And in this wise passed three days and nights; yet both in the
sleep-time and the time of waking did great multitudes cease not to
watch; so that many went hungry for sleep, as in truth did I. And
sometimes we saw those Youths with plainness; but other times they were
lost to our sight in the utter shadows of the Night Land. Yet, by the
telling of our instruments, and the sense of my hearing, there was no
awaredness among the Monsters, and the Forces of Evil, that any were
abroad from the Pyramid; so that a little hope came into our hearts that
yet there might be no tragedy
. And times, would they cease from their way, and sit about in circles
among the shadows and the grey moss-bushes, which grew hardly here or
there about. And we knew that they had food with them to eat; for this
could we see with plainness, as some odd, grim flare of light from the
infernal fires struck upon one or another strangely, and passed, and
left them in the darkness.
And who of you shall conceive what was in the hearts of the fathers, and
the mothers that bore the youths, and who never ceased away from the
Northward embrasures; but spied out in terror and in tears, and maybe
oft with so good glasses as did show them the very features and look
upon the face of son and son.
And the kin of the watchers brought to them food, and tended them, so
that they had no need to cease from their watching; and beds were made
in the embrasures, rough and resourceful, that they might sleep quickly
a little; yet be ever ready, if those cruel Monsters without made
discovery of those their children.
Thrice in those three days of journeying to the Northward, did the
Youths sleep, and we perceived that some kept a watch, and so knew that
there was a kind of order and leadership among them; also, they had each
his weapon upon his hip, and this gave to us a further plea to hope.

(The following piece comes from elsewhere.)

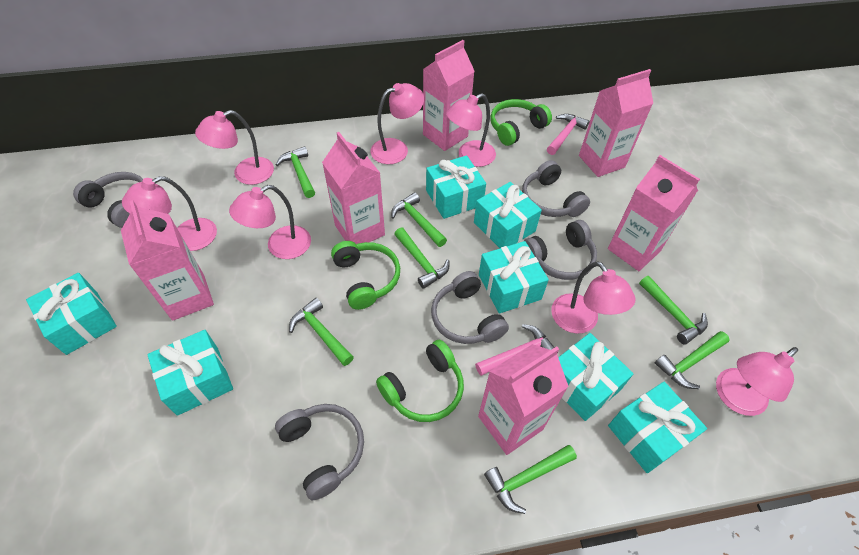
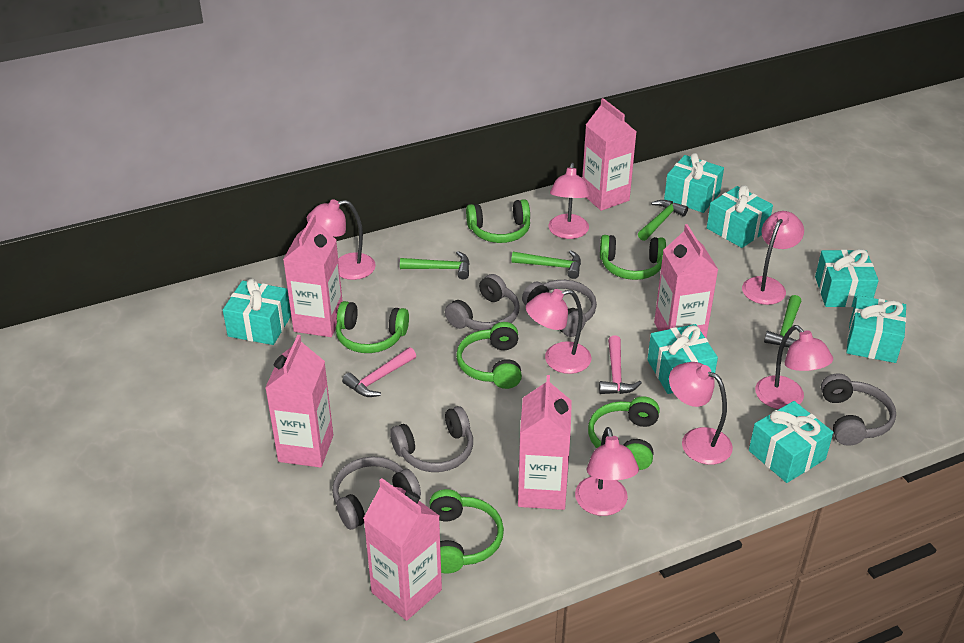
green hammer: [275,146,315,198] [289,298,354,366] [391,192,447,247] [394,227,449,289] [484,445,577,514] [639,276,708,345] [655,331,730,389] = 7 -> [400,251,469,279] [511,250,581,279] [638,200,688,241] [764,295,801,347] = 4
green headphones: [331,241,400,310] [376,340,464,422] [491,99,552,146] = 3 -> [336,301,409,353] [430,489,504,574] [456,322,522,389] [466,199,530,243] [588,396,660,470] [600,235,666,280] = 6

A
nd concerning this same carrying of weapons, I can but set out here
that no healthful male or female in all the Mighty Pyramid but possessed
such a weapon, and was trained to it from childhood; so that a ripe and
extraordinary skill in the use thereof was common to most. Yet some
breaking of Rule had there been, that the Youths had each achieved to be
armed; for the weapons were stored in every tenth house of the cities,
in the care of the charging-masters.